▸ Problem details
Collect each line from the listing below that contains the word "Read".
□ □ □ □
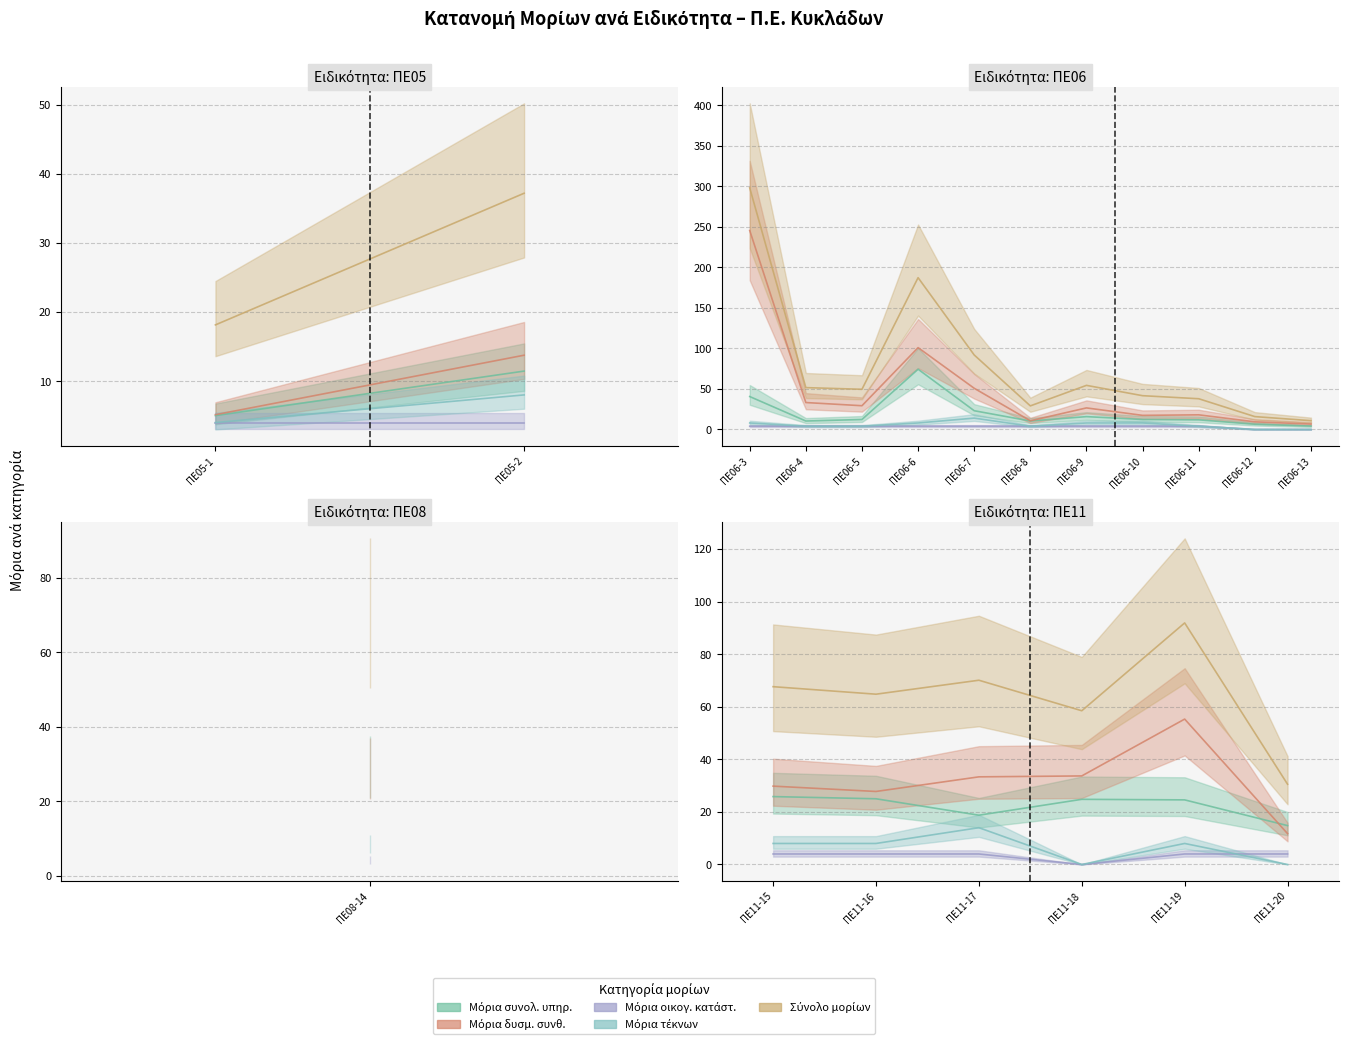

What is the sum of the Μόρια οικογ. κατάστ. values at ΠΕ05-1 and ΠΕ11-15?

8.0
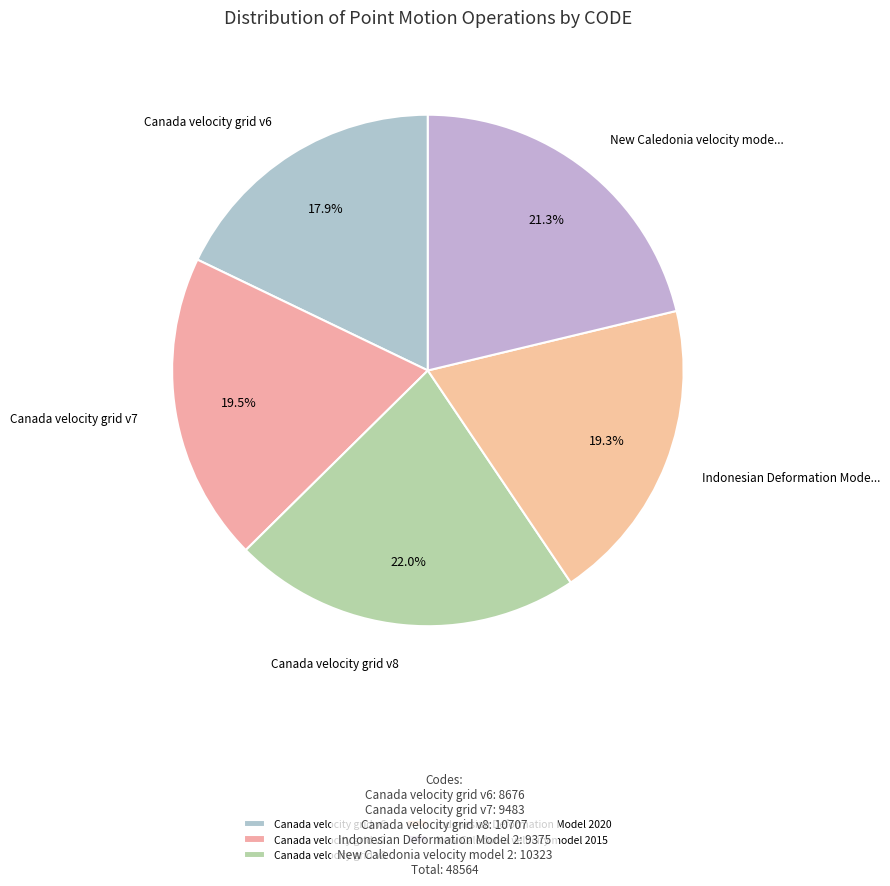

To the nearest percent, what is the difference between the largest and smallest slice percentages?

4%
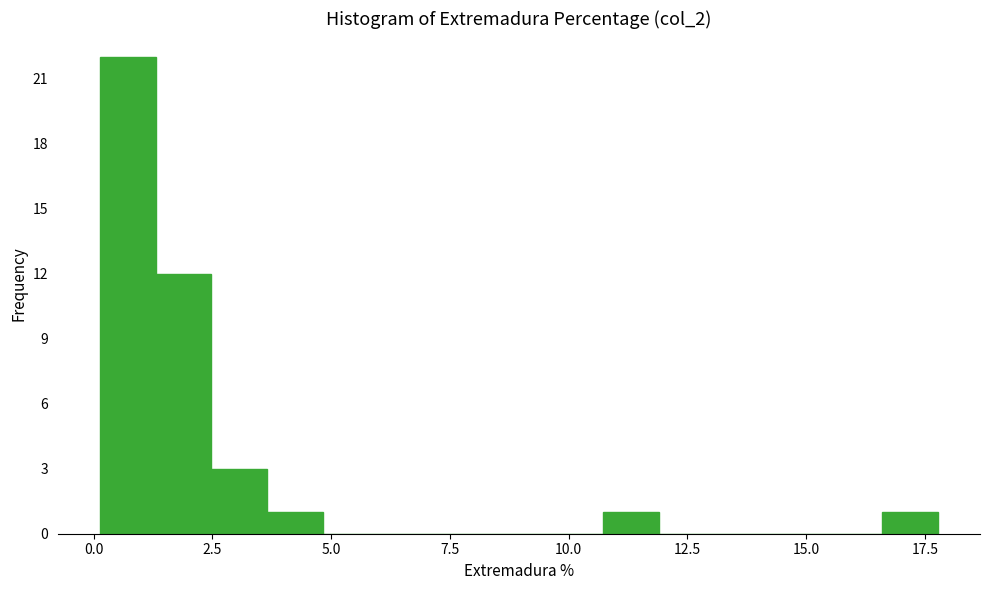

Read against the x-axis, roughly where is the centre of the tallest bar?

0.5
□ □ □ □
▸ Result
Read against the x-axis, roughly where is the centre of the tallest bar?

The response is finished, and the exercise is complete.